Transcribe the records exactly. Pictures do not belong in the transcription.

[Opening The records section]

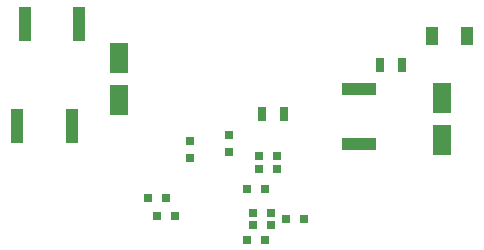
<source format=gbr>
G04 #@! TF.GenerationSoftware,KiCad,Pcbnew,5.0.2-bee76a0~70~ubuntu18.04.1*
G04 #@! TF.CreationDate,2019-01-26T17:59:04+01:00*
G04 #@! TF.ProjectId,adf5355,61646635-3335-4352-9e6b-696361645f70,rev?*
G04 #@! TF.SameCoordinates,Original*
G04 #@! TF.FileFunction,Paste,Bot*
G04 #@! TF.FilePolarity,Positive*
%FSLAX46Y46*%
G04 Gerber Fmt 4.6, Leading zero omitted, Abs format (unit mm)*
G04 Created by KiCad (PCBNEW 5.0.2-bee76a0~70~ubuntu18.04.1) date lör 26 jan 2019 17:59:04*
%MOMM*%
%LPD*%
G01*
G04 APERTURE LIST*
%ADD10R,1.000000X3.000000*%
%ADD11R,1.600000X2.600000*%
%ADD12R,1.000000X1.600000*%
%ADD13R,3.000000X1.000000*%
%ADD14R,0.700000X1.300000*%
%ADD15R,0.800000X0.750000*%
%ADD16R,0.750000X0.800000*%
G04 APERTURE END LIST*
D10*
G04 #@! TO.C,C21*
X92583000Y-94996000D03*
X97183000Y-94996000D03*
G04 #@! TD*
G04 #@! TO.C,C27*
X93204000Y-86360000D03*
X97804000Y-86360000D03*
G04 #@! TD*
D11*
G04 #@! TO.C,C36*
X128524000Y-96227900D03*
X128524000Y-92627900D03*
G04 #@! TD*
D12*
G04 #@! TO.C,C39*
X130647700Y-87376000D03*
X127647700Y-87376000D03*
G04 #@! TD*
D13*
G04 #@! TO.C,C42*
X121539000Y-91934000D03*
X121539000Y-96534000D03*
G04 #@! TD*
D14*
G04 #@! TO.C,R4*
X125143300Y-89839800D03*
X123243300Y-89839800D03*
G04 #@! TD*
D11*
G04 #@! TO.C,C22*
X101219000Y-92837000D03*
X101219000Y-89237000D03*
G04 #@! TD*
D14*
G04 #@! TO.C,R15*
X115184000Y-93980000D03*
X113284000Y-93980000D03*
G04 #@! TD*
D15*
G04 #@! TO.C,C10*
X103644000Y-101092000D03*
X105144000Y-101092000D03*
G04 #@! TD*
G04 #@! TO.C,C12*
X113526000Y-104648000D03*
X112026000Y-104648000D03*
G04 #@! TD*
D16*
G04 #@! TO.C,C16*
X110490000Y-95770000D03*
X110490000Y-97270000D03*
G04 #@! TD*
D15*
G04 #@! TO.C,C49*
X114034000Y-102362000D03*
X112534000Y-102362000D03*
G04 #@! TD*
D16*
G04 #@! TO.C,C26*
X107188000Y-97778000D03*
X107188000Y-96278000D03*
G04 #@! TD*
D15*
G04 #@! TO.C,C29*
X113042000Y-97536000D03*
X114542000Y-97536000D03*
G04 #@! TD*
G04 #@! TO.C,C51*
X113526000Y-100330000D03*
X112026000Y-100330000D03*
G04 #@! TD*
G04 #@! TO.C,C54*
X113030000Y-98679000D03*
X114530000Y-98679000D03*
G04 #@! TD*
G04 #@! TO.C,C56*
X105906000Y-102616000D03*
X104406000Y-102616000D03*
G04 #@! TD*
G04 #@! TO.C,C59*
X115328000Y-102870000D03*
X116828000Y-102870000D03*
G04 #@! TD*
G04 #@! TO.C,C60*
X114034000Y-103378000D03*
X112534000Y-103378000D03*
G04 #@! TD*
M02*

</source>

[Closing The records section]

### Your solution:
<source format=gbr>
G04 #@! TF.GenerationSoftware,KiCad,Pcbnew,5.0.2-bee76a0~70~ubuntu18.04.1*
G04 #@! TF.CreationDate,2019-01-26T17:59:04+01:00*
G04 #@! TF.ProjectId,adf5355,61646635-3335-4352-9e6b-696361645f70,rev?*
G04 #@! TF.SameCoordinates,Original*
G04 #@! TF.FileFunction,Paste,Bot*
G04 #@! TF.FilePolarity,Positive*
%FSLAX46Y46*%
G04 Gerber Fmt 4.6, Leading zero omitted, Abs format (unit mm)*
G04 Created by KiCad (PCBNEW 5.0.2-bee76a0~70~ubuntu18.04.1) date lör 26 jan 2019 17:59:04*
%MOMM*%
%LPD*%
G01*
G04 APERTURE LIST*
%ADD10R,1.000000X3.000000*%
%ADD11R,1.600000X2.600000*%
%ADD12R,1.000000X1.600000*%
%ADD13R,3.000000X1.000000*%
%ADD14R,0.700000X1.300000*%
%ADD15R,0.800000X0.750000*%
%ADD16R,0.750000X0.800000*%
G04 APERTURE END LIST*
D10*
G04 #@! TO.C,C21*
X92583000Y-94996000D03*
X97183000Y-94996000D03*
G04 #@! TD*
G04 #@! TO.C,C27*
X93204000Y-86360000D03*
X97804000Y-86360000D03*
G04 #@! TD*
D11*
G04 #@! TO.C,C36*
X128524000Y-96227900D03*
X128524000Y-92627900D03*
G04 #@! TD*
D12*
G04 #@! TO.C,C39*
X130647700Y-87376000D03*
X127647700Y-87376000D03*
G04 #@! TD*
D13*
G04 #@! TO.C,C42*
X121539000Y-91934000D03*
X121539000Y-96534000D03*
G04 #@! TD*
D14*
G04 #@! TO.C,R4*
X125143300Y-89839800D03*
X123243300Y-89839800D03*
G04 #@! TD*
D11*
G04 #@! TO.C,C22*
X101219000Y-92837000D03*
X101219000Y-89237000D03*
G04 #@! TD*
D14*
G04 #@! TO.C,R15*
X115184000Y-93980000D03*
X113284000Y-93980000D03*
G04 #@! TD*
D15*
G04 #@! TO.C,C10*
X103644000Y-101092000D03*
X105144000Y-101092000D03*
G04 #@! TD*
G04 #@! TO.C,C12*
X113526000Y-104648000D03*
X112026000Y-104648000D03*
G04 #@! TD*
D16*
G04 #@! TO.C,C16*
X110490000Y-95770000D03*
X110490000Y-97270000D03*
G04 #@! TD*
D15*
G04 #@! TO.C,C49*
X114034000Y-102362000D03*
X112534000Y-102362000D03*
G04 #@! TD*
D16*
G04 #@! TO.C,C26*
X107188000Y-97778000D03*
X107188000Y-96278000D03*
G04 #@! TD*
D15*
G04 #@! TO.C,C29*
X113042000Y-97536000D03*
X114542000Y-97536000D03*
G04 #@! TD*
G04 #@! TO.C,C51*
X113526000Y-100330000D03*
X112026000Y-100330000D03*
G04 #@! TD*
G04 #@! TO.C,C54*
X113030000Y-98679000D03*
X114530000Y-98679000D03*
G04 #@! TD*
G04 #@! TO.C,C56*
X105906000Y-102616000D03*
X104406000Y-102616000D03*
G04 #@! TD*
G04 #@! TO.C,C59*
X115328000Y-102870000D03*
X116828000Y-102870000D03*
G04 #@! TD*
G04 #@! TO.C,C60*
X114034000Y-103378000D03*
X112534000Y-103378000D03*
G04 #@! TD*
M02*

</source>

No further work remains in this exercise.